WORK TASK 1 →
In the Octave FFT thread, under what condition does the spectre function run faster?
WORK TASK 2 →
From the Octave FFT thread, quote everything from "Does Octave contain" down to "A = spectre(x, n)".
WORK TASK 3 →
Pick up the Octave FFT thread where it stops and keep writing it.

DOCUMENT SECTION →
####################

Does Octave contain Fast-Fourier Transforms built in?

[Francesco Potorti`]

I wrote some functions for that purpose:

----------- spectre.m ---------------
function A = spectre(x, n)

# Given a vector X, compute its one-sided power spectre in N points plus
# the null frequency by repeatedly applying the fft to overlapping chunks of
# 2*N points.  
# Faster if N is a power of 2.  The variance of each element in the computed
# vector is approximately equal to avg*N/length(X), where avg is the
# element's average.  Gives a vector of length N+1. 

  if (length(x) < 2*n)
    x = postpad (x, 2*n);
  endif
  A = 0;
  iterations = max (1, floor(length(x)/n)-1);
  for i = 0:iterations-1
    a = fft (x(i*n+1:(i+2)*n));
    A = A + abs(a(1:n+1)).^2;
    A = A + abs(flipud(fliplr(postpad(a(n+1:2*n), n+1)))).^2;
  endfor
  A = A / n^2;
endfunction


---------------- autocov.m --------------------
function A = autocov(x)

####################

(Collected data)
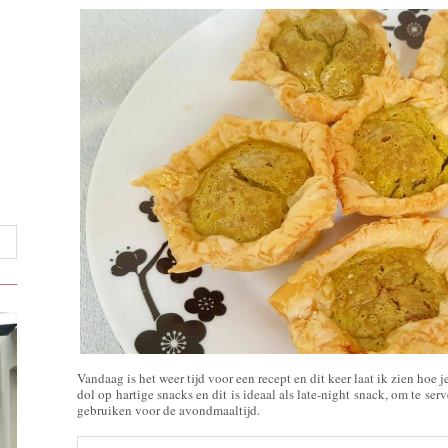
Vandaag is het weer tijd voor een recept en dit keer laat ik zien hoe 
dol op hartige snacks en dit is ideaal als late-night snack, om te ser
gebruiken voor de avondmaaltijd.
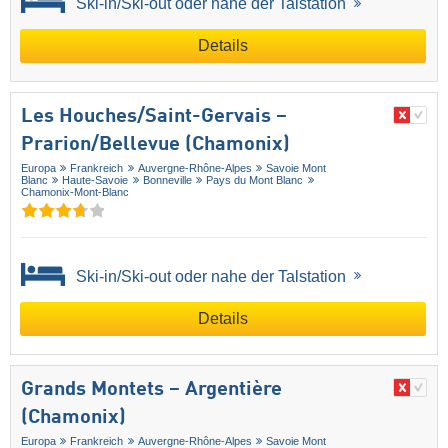
Ski-in/Ski-out oder nahe der Talstation
Details
Les Houches/​Saint-Gervais –
Prarion/​Bellevue (Chamonix)
Europa
Frankreich
Auvergne-Rhône-Alpes
Savoie Mont
Blanc
Haute-Savoie
Bonneville
Pays du Mont Blanc
Chamonix-Mont-Blanc
Ski-in/Ski-out oder nahe der Talstation
Details
Grands Montets – Argentière
(Chamonix)
Europa
Frankreich
Auvergne-Rhône-Alpes
Savoie Mont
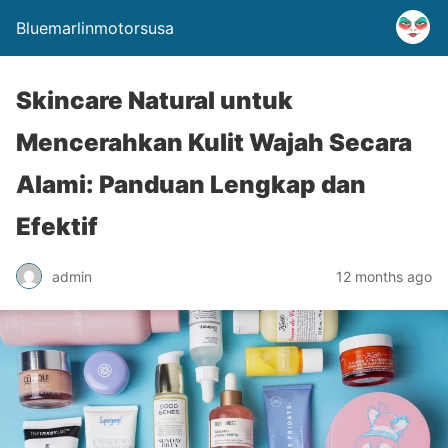
Bluemarlinmotorsusa
Skincare Natural untuk
Mencerahkan Kulit Wajah Secara
Alami: Panduan Lengkap dan
Efektif
admin
12 months ago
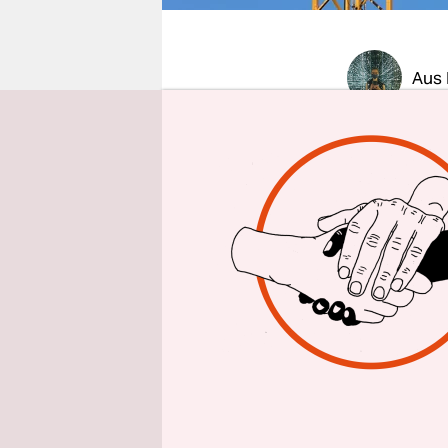
epaper login
Aus 
Später als
Freitagmit
breite
Bün
Berlin. Am
Regierende
Hauptstadt 
städtische
Genossensc
Wohlfahrt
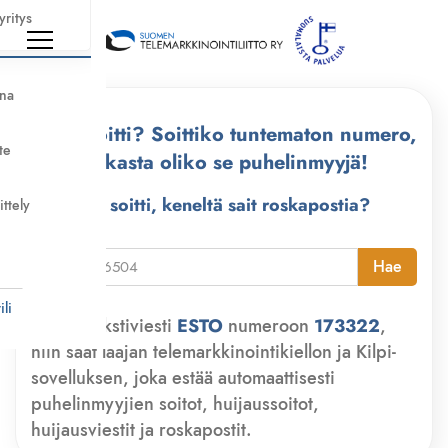
yritys
nna
Kuka soitti? Soittiko tuntematon numero,
te
tarkasta oliko se puhelinmyyjä!
Kuka soitti, keneltä sait roskapostia?
ittely
i
Hae
li
Lähetä tekstiviesti
ESTO
numeroon
173322
,
niin saat laajan telemarkkinointikiellon ja Kilpi-
sovelluksen, joka estää automaattisesti
puhelinmyyjien soitot, huijaussoitot,
huijausviestit ja roskapostit.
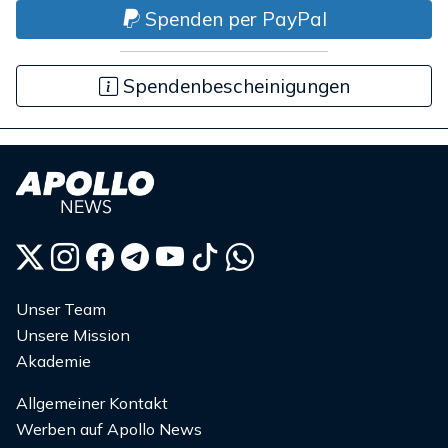
Spenden per PayPal
Spendenbescheinigungen
Unser Team
Unsere Mission
Akademie
Allgemeiner Kontakt
Werben auf Apollo News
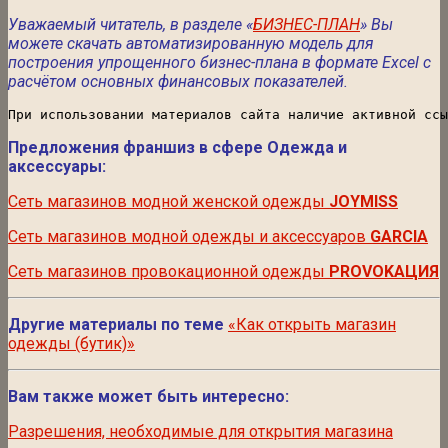
Уважаемый читатель, в разделе «
БИЗНЕС-ПЛАН
» Вы
можете скачать автоматизированную модель для
построения упрощенного бизнес-плана в формате Excel с
расчётом основных финансовых показателей.
При использовании материалов сайта наличие активной ссы
Предложения франшиз в сфере Одежда и
аксессуары:
Сеть магазинов модной женской одежды
JOYMISS
Сеть магазинов модной одежды и аксессуаров
GARCIA
Сеть магазинов провокационной одежды
PROVOKAЦИЯ
Другие материалы по теме
«Как открыть магазин
одежды (бутик)»
Вам также может быть интересно:
Разрешения, необходимые для открытия магазина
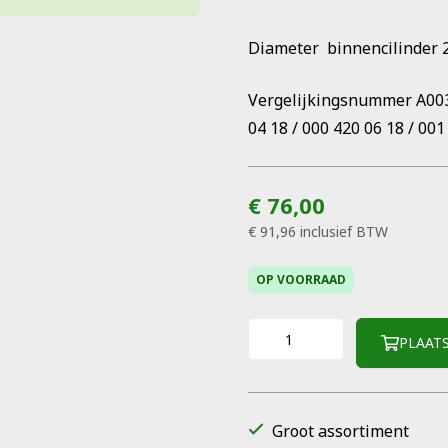
Diameter binnencilinder 
Vergelijkingsnummer A003
04 18 / 000 420 06 18 / 001
€ 76,00
€ 91,96
inclusief BTW
OP VOORRAAD
PLAAT
Groot assortiment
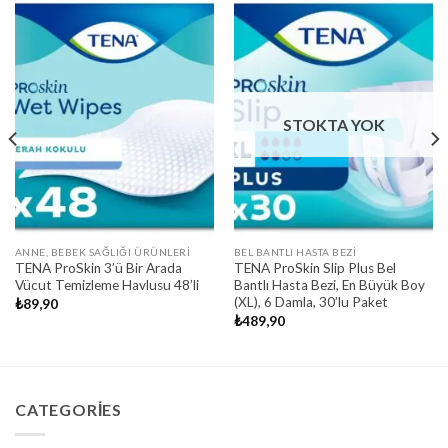
STOKTA YOK
ANNE, BEBEK SAĞLIĞI ÜRÜNLERI
BEL BANTLI HASTA BEZI
TENA ProSkin 3’ü Bir Arada
TENA ProSkin Slip Plus Bel
Vücut Temizleme Havlusu 48’li
Bantlı Hasta Bezi, En Büyük Boy
(XL), 6 Damla, 30’lu Paket
₺
89,90
₺
489,90
CATEGORIES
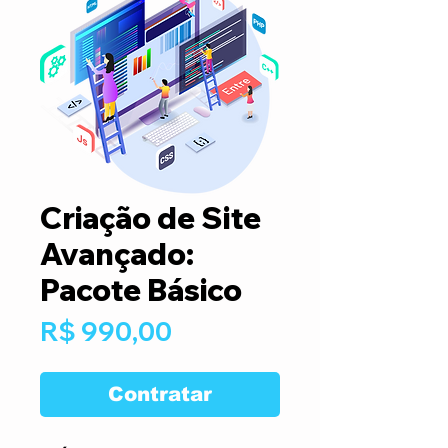
Criação de Site
Avançado:
Pacote Básico
Preço
R$ 990,00
Contratar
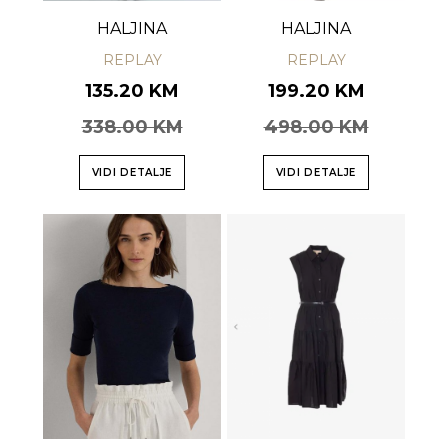
HALJINA
HALJINA
REPLAY
REPLAY
135.20 KM
199.20 KM
338.00 KM
498.00 KM
VIDI DETALJE
VIDI DETALJE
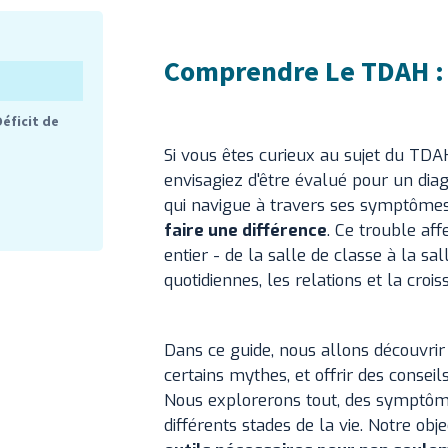
Comprendre Le TDAH : 
éficit de
Si vous êtes curieux au sujet du TDA
envisagiez d'être évalué pour un di
qui navigue à travers ses symptôm
faire une différence
. Ce trouble af
entier - de la salle de classe à la sal
quotidiennes, les relations et la croi
Dans ce guide, nous allons découvrir
certains mythes, et offrir des conseil
Nous explorerons tout, des symptôm
différents stades de la vie. Notre obje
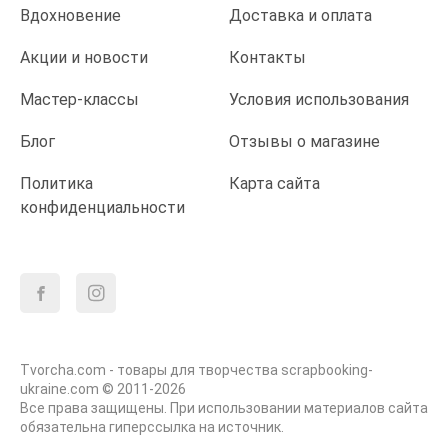
Вдохновение
Доставка и оплата
Акции и новости
Контакты
Мастер-классы
Условия использования
Блог
Отзывы о магазине
Политика
Карта сайта
конфиденциальности
Tvorcha.com - товары для творчества scrapbooking-
ukraine.com © 2011-2026
Все права защищены. При использовании материалов сайта
обязательна гиперссылка на источник.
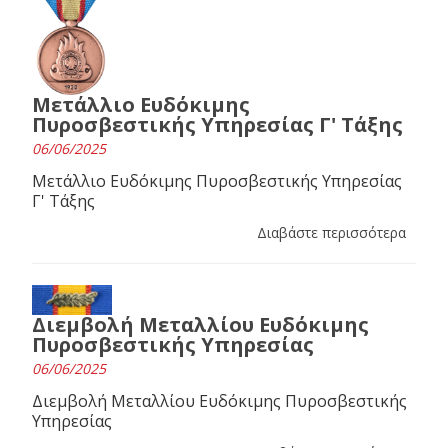
Μετάλλιο Ευδόκιμης
Πυροσβεστικής Υπηρεσίας Γ' Τάξης
06/06/2025
Μετάλλιο Ευδόκιμης Πυροσβεστικής Υπηρεσίας
Γ' Τάξης
Διαβάστε περισσότερα
Διεμβολή Μεταλλίου Ευδόκιμης
Πυροσβεστικής Υπηρεσίας
06/06/2025
Διεμβολή Μεταλλίου Ευδόκιμης Πυροσβεστικής
Υπηρεσίας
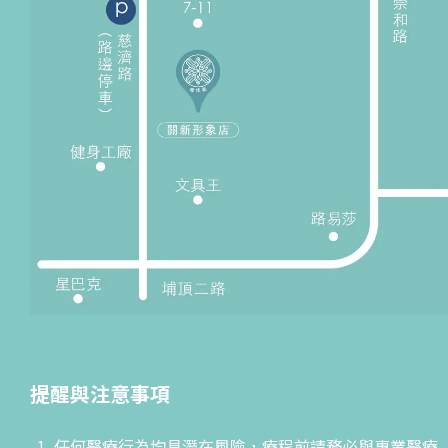
提醒與注意事項
任何醫療行為均具潛在風險，療程前請務必與專業醫療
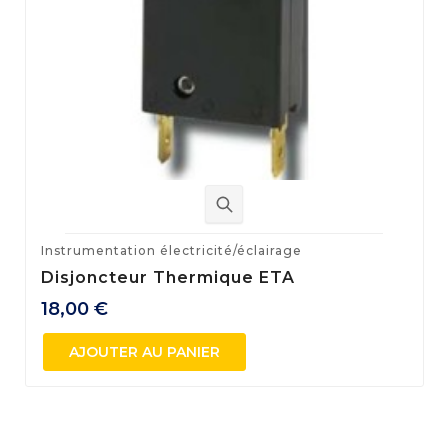
Instrumentation électricité/éclairage
Disjoncteur Thermique ETA
18,00 €
AJOUTER AU PANIER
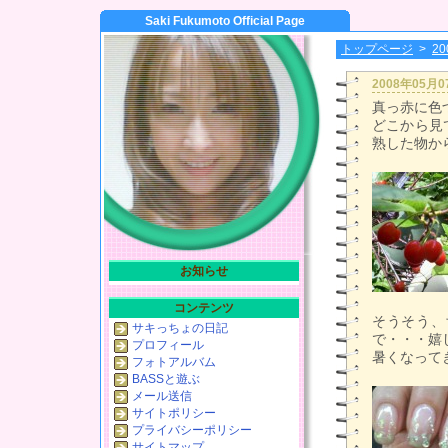
Saki Fukumoto Official Page
トップページ
>
2
2008年05月
真っ赤に色
どこから見
熟した物か
お知らせ
コンテンツ
そうそう、
サキっちょの日記
で・・・嬉
プロフィール
暑くなって
フォトアルバム
BASSと遊ぶ
メール送信
サイトポリシー
プライバシーポリシー
サイトマップ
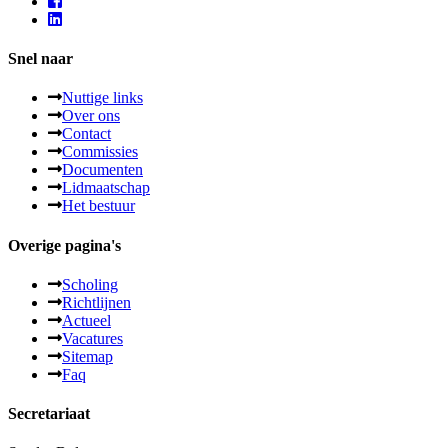
Snel naar
Nuttige links
Over ons
Contact
Commissies
Documenten
Lidmaatschap
Het bestuur
Overige pagina's
Scholing
Richtlijnen
Actueel
Vacatures
Sitemap
Faq
Secretariaat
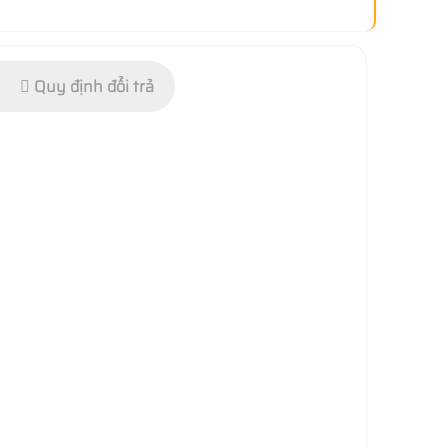
Quy định đổi trả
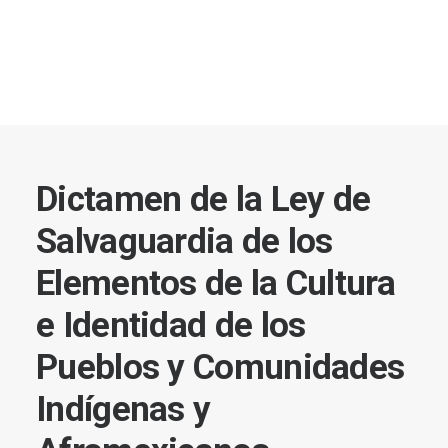
Dictamen de la Ley de
Salvaguardia de los
Elementos de la Cultura
e Identidad de los
Pueblos y Comunidades
Indígenas y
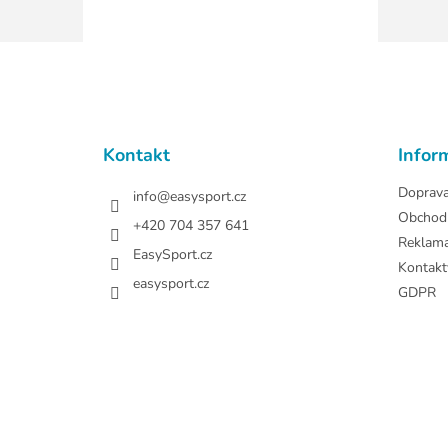
Z
á
p
a
t
Kontakt
Infor
í
Doprav
info
@
easysport.cz
Obchod
+420 704 357 641
Reklam
EasySport.cz
Kontakt
easysport.cz
GDPR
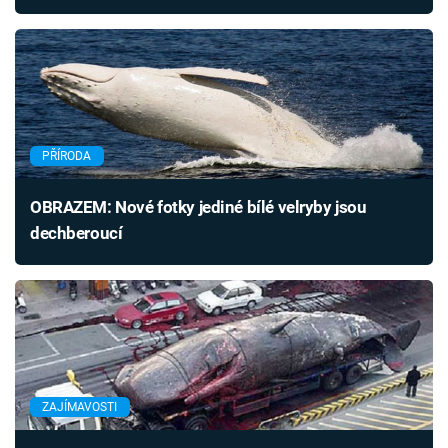
PŘÍRODA
OBRAZEM: Nové fotky jediné bílé velryby jsou
dechberoucí
ZAJÍMAVOSTI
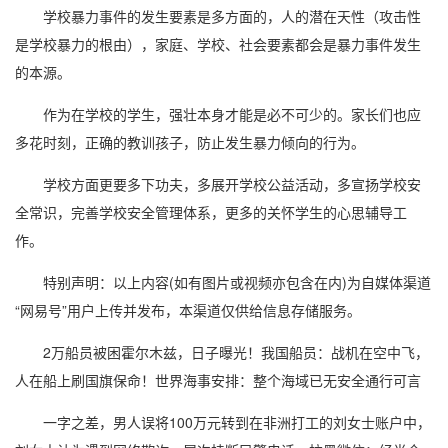
学校暴力事件的发生要素是多方面的，人的潜在天性（攻击性
是学校暴力的根由），家庭、学校、社会要素都会是暴力事件发生
的本源。
作为在学校的学生，强壮本身才能是必不可少的。家长们也应
多花时刻，正确的教训孩子，防止发生暴力倾向的行为。
学校方面更要多下功夫，多展开学校公益活动，多宣扬学校安
全常识，完善学校安全管理体系，更多的关怀学生的心思辅导工
作。
特别声明：以上内容(如有图片或视频亦包含在内)为自媒体渠道
“网易号”用户上传并发布，本渠道仅供给信息存储服务。
2万船员被困霍尔木兹，日子曝光！我国船员：战机在空中飞，
人在船上刷国旗保命！世界海事安排：整个海域已无安全通行可言
一字之差，男人误将100万元转到在非洲打工的刘女士账户中，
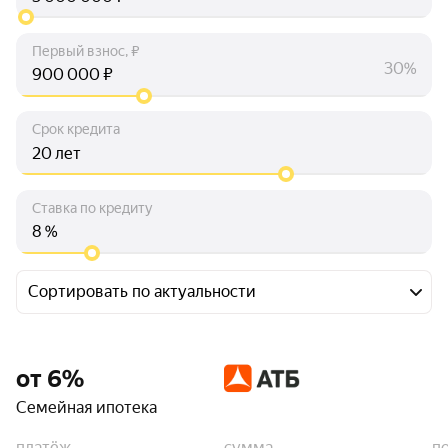
Первый взнос, ₽
30%
₽
Срок кредита
лет
Ставка по кредиту
%
Сортировать по актуальности
от 6%
Семейная ипотека
платёж
сумма
п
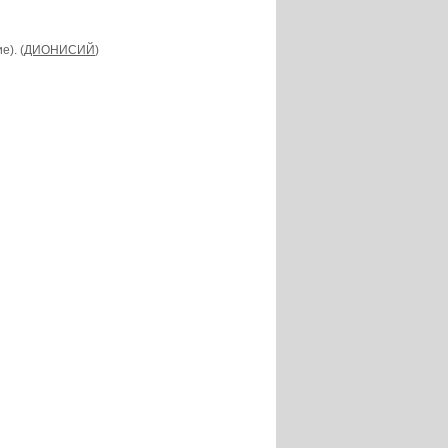
). (
ДИОНИСИЙ
)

####################

YOUR RESPONSE 1 →
It runs faster when N is a power of 2.

YOUR RESPONSE 2 →
Does Octave contain Fast-Fourier Transforms built in?

[Francesco Potorti`]

I wrote some functions for that purpose:

----------- spectre.m ---------------
function A = spectre(x, n)

YOUR RESPONSE 3 →
# Given a vector X, computes a vector of the same shape, whose length
# is one less than the argument, representing the autocovariance of X.

  A = x - mean(x);
  A = fftconv(A, fliplr(flipud(A)));
  A = A(length(x) : 2*length(x)-1);
  A = A / length(x);
endfunction


---------------------- autocorr.m --------------------
function A = autocorr(x)

# Given a vector X, computes a vector of the same shape, whose length
# is one less than the argument, representing the autocorrelation of X.
# The autocorrelation is simply the normalised autocovariance.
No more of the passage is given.